#### WHAT TO DO:
Reproduce the article below on Malta and civil liberties word for word, from its headline through its last sentence.

#### SELECTED TEXT:
Change we can’t believe in

Capitalism has keeled over before our eyes. America is poised for its first-ever black President. Over 100 million marched this week to end world poverty. And in Malta, we are still arguing over whether to introduce divorce. RAPHAEL VASSALLO analyses why we lag so far behind the rest of the world when it comes to civil liberties

There is something in the air. An uncertain sensation that “something big” might be about to happen. A pervasive feeling that the present political and economic models are no longer valid for the immediate future; that the anti-globalisation movement may have had a point when it ran riot in Genoa in 2001; that the monster that arose in the wake of Communism was too greedy, too near-sighted, and above all too badly mismanaged to last for long.
Like a distant echo of 1968, this is all fertile ground for social revolution. This week, a scarcely credible 106 million people gathered simultaneously in cities across the world, in a global manifestation against poverty. The demonstration’s organisers had hoped to attract 67 million, or 1% of the world’s population. In the end, the turnout was almost double: a fact that was quickly attributed to global discontent at the current financial crisis.
And in the United States, Illinois Senator Barack Obama is currently campaigning to become that country’s first Afro-American President: an eventuality which was considered almost the stuff of science-fiction until just a few months ago. And yet, Obama beat none other than Hillary Clinton – the first-ever female Presidential candidate – for the Democrat nomination; and if he wins against Republican John McCain on November 4, his skin colour promises to be the least of the changes that lie ahead.
Described as a “transformational figure” by former Defence Secretary Colin Powell, Obama routinely ends each campaign speech with the same line: “We’re going to win the election, and we’re going to change the world...”
Seeing big? Possibly. But it’s been 40 years since any politician even dreamed of suggesting that the world can, in fact, be changed; still less assume that the change will necessarily be for the better.

Malta isolated
Well, so much for the rest of world. As tends to be the case in such matters, Malta has pre-emptively opted out of any such enthusiasm. Politicians here do not talk about “changing the world”; on the contrary, they tend overwhelmingly to talk about shielding Malta from the effects of any changes being felt elsewhere.

#### MATERIAL PROVIDED:
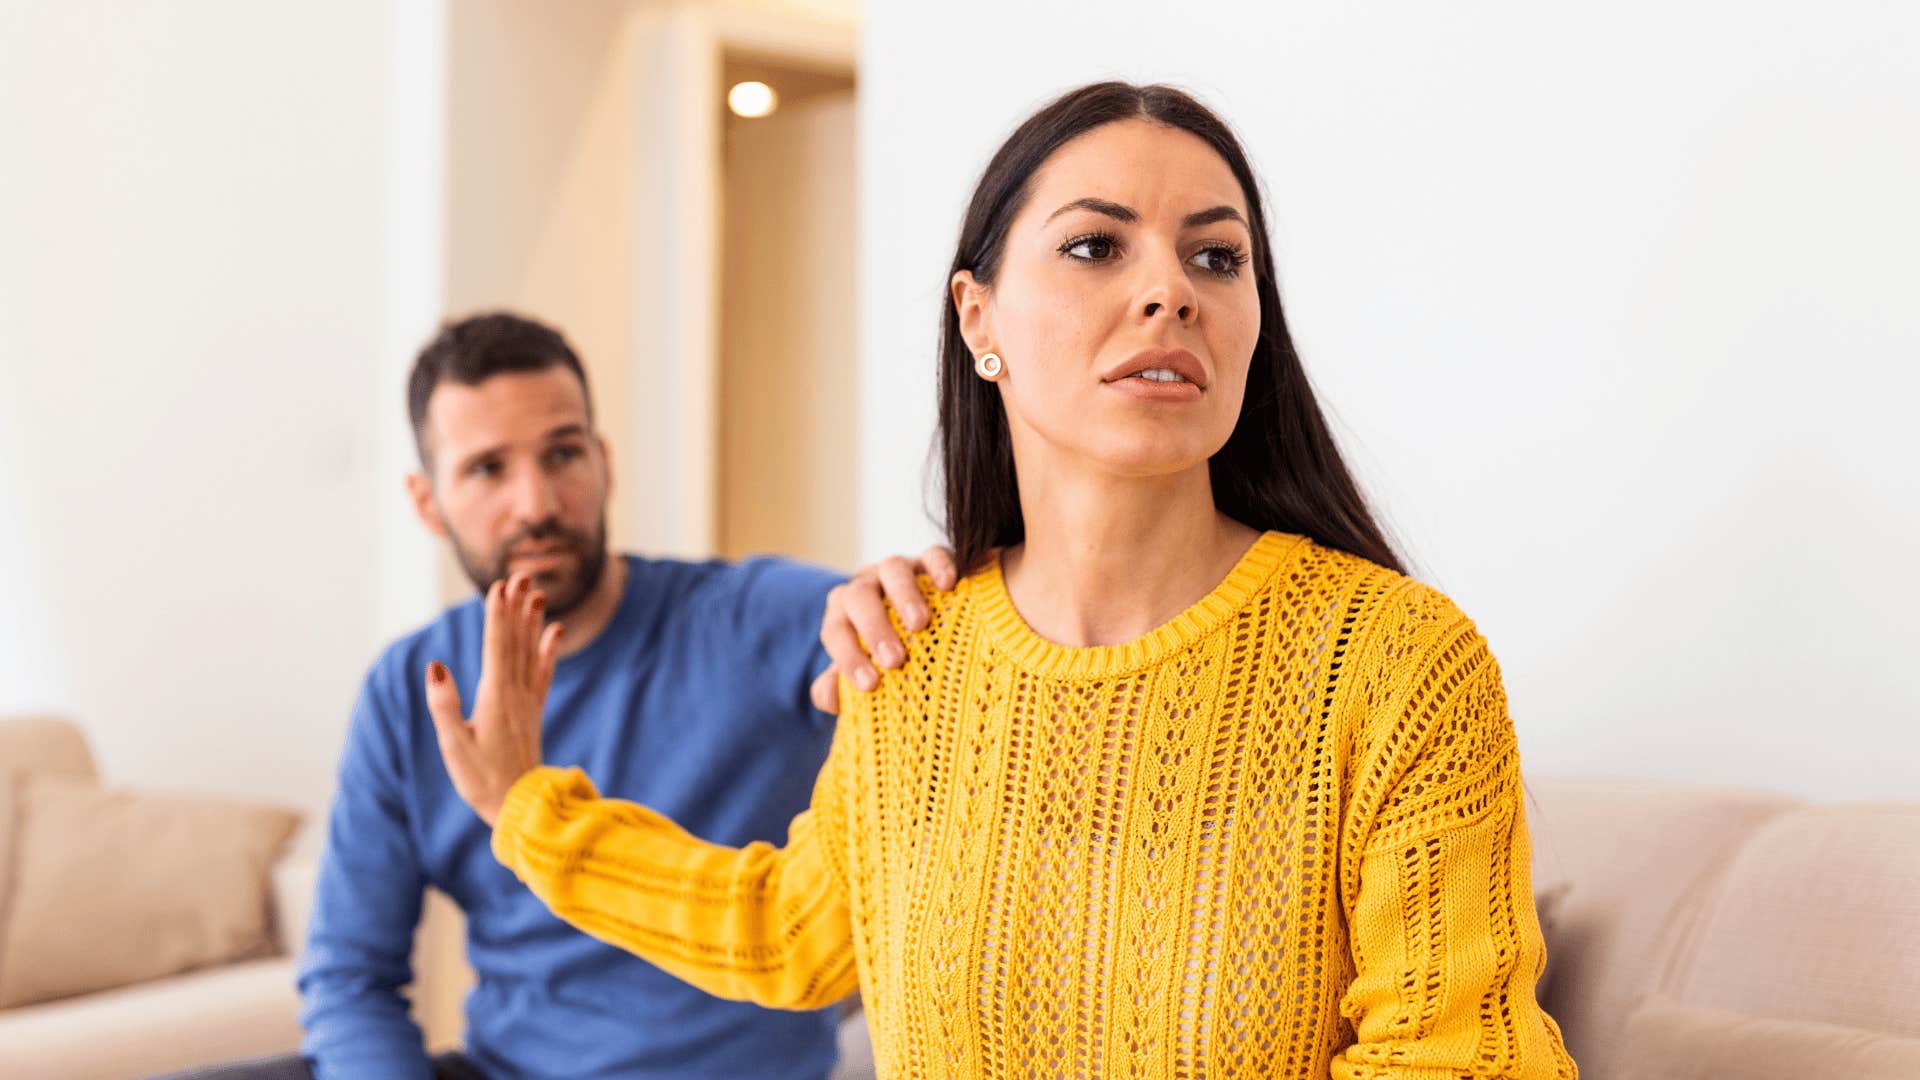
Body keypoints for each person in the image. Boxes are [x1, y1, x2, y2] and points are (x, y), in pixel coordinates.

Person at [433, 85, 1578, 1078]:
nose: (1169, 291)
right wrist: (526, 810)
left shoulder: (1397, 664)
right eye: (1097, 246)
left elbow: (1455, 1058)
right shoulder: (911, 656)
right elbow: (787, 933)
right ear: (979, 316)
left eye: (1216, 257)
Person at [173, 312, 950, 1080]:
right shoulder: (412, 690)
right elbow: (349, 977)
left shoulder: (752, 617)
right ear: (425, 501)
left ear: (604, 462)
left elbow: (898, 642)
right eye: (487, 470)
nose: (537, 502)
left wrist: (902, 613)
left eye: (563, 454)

#### RESPONSE AREA:
Change we can’t believe in

Capitalism has keeled over before our eyes. America is poised for its first-ever black President. Over 100 million marched this week to end world poverty. And in Malta, we are still arguing over whether to introduce divorce. RAPHAEL VASSALLO analyses why we lag so far behind the rest of the world when it comes to civil liberties

There is something in the air. An uncertain sensation that “something big” might be about to happen. A pervasive feeling that the present political and economic models are no longer valid for the immediate future; that the anti-globalisation movement may have had a point when it ran riot in Genoa in 2001; that the monster that arose in the wake of Communism was too greedy, too near-sighted, and above all too badly mismanaged to last for long.
Like a distant echo of 1968, this is all fertile ground for social revolution. This week, a scarcely credible 106 million people gathered simultaneously in cities across the world, in a global manifestation against poverty. The demonstration’s organisers had hoped to attract 67 million, or 1% of the world’s population. In the end, the turnout was almost double: a fact that was quickly attributed to global discontent at the current financial crisis.
And in the United States, Illinois Senator Barack Obama is currently campaigning to become that country’s first Afro-American President: an eventuality which was considered almost the stuff of science-fiction until just a few months ago. And yet, Obama beat none other than Hillary Clinton – the first-ever female Presidential candidate – for the Democrat nomination; and if he wins against Republican John McCain on November 4, his skin colour promises to be the least of the changes that lie ahead.
Described as a “transformational figure” by former Defence Secretary Colin Powell, Obama routinely ends each campaign speech with the same line: “We’re going to win the election, and we’re going to change the world...”
Seeing big? Possibly. But it’s been 40 years since any politician even dreamed of suggesting that the world can, in fact, be changed; still less assume that the change will necessarily be for the better.

Malta isolated
Well, so much for the rest of world. As tends to be the case in such matters, Malta has pre-emptively opted out of any such enthusiasm. Politicians here do not talk about “changing the world”; on the contrary, they tend overwhelmingly to talk about shielding Malta from the effects of any changes being felt elsewhere.